_ABOUT THIS EXERCISE_
Using the material below, tally each line with the string "andamento" and report only the total.

_STORED DATA_
────────────────

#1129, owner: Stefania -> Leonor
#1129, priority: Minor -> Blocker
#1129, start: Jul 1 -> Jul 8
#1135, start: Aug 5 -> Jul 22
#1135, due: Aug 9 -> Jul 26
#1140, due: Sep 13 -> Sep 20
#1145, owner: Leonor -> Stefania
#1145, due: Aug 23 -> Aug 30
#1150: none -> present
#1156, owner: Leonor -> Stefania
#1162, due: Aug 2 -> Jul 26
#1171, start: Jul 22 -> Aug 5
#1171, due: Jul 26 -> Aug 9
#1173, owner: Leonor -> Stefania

────────────────

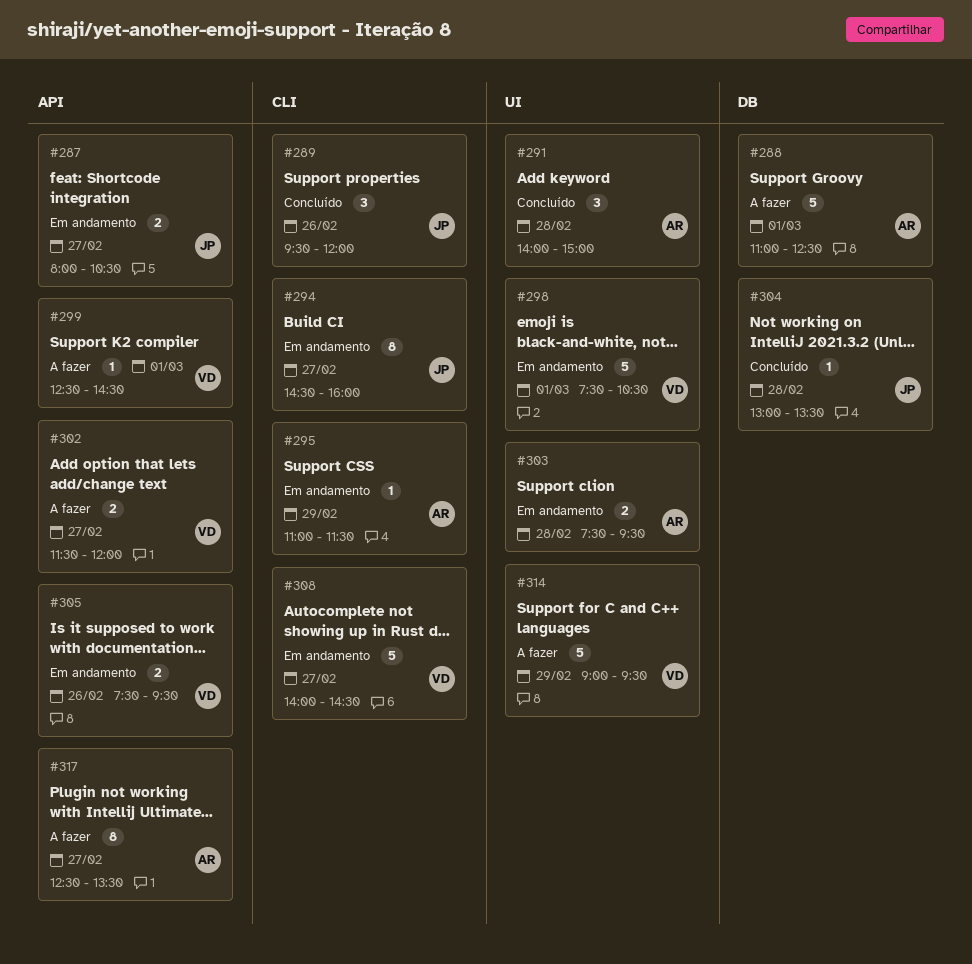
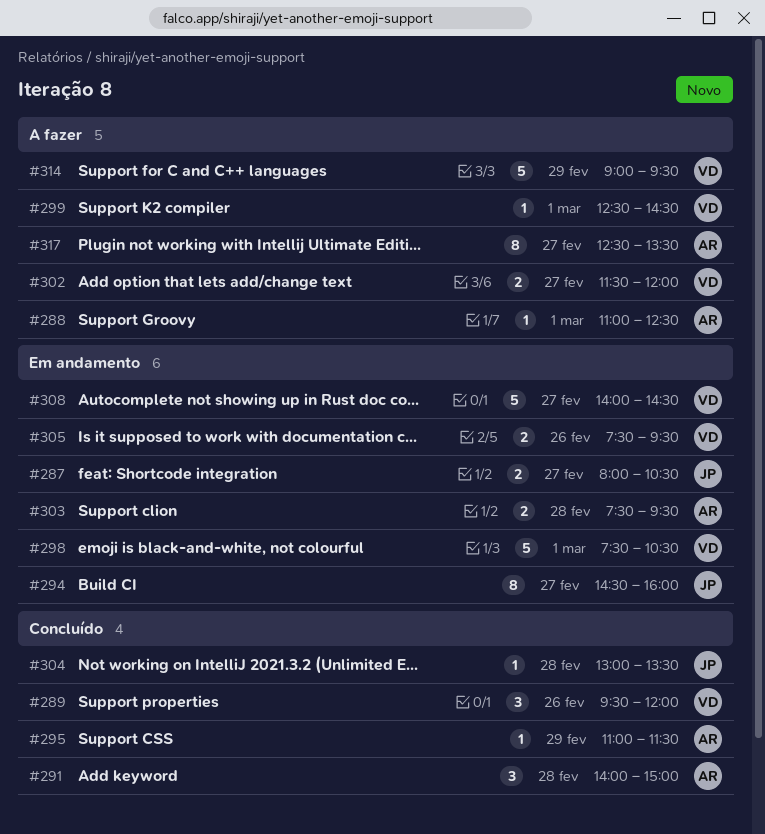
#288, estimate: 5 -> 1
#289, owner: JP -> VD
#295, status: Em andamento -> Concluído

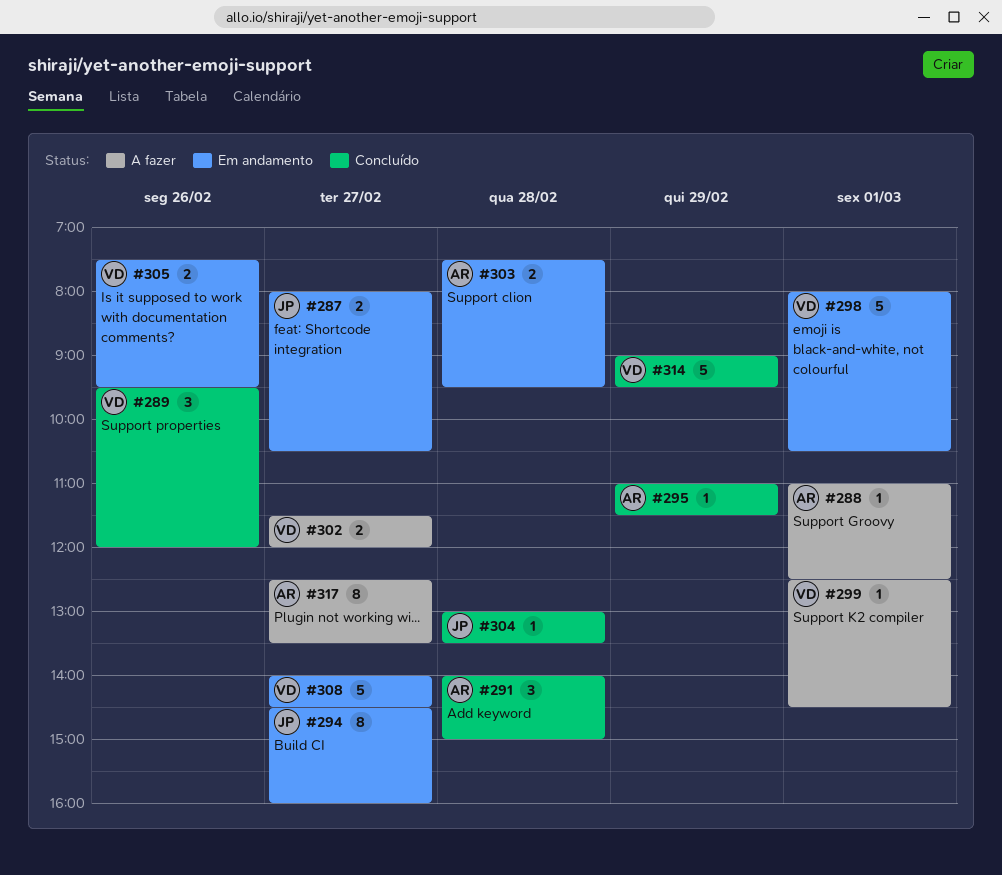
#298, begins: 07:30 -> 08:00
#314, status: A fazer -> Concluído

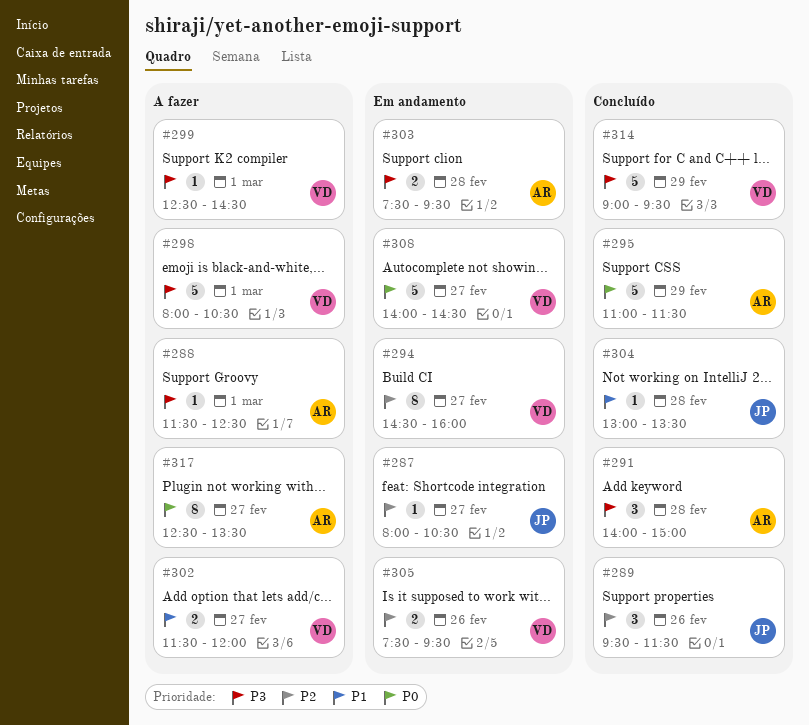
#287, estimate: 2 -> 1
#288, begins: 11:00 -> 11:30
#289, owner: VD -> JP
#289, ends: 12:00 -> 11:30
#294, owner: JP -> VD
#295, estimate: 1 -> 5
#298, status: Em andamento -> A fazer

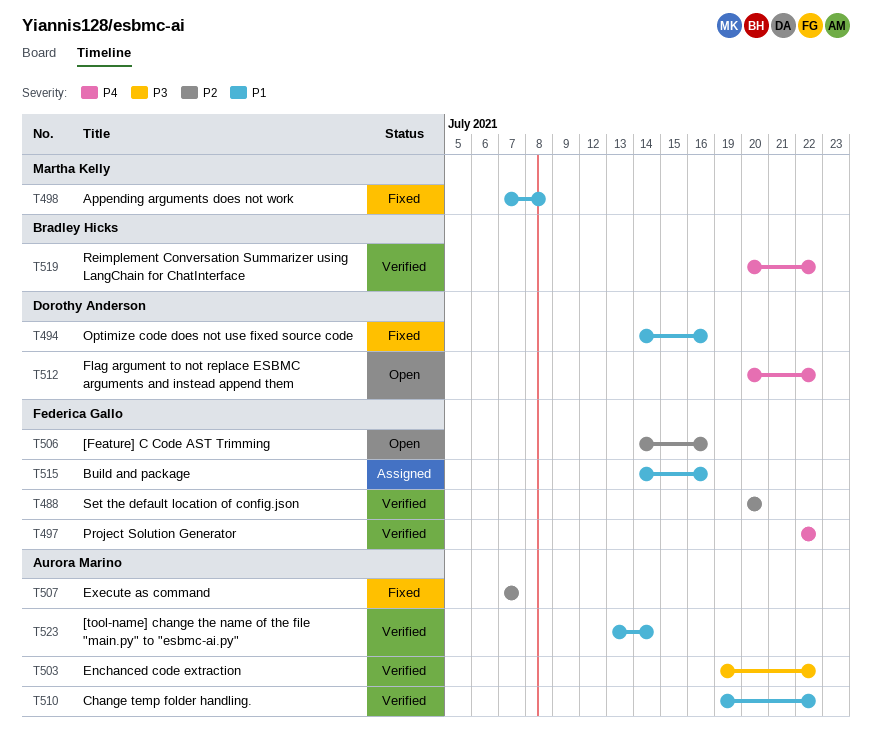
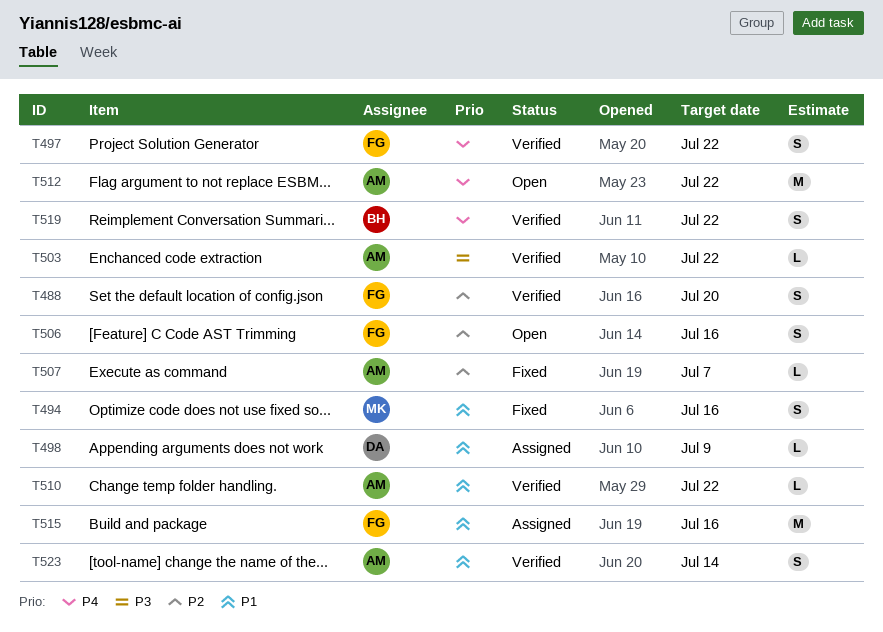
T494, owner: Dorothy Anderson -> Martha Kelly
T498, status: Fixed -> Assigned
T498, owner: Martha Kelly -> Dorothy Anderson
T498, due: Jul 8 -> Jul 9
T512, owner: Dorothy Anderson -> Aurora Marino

────────────────

_EXPECTED OUTPUT_
2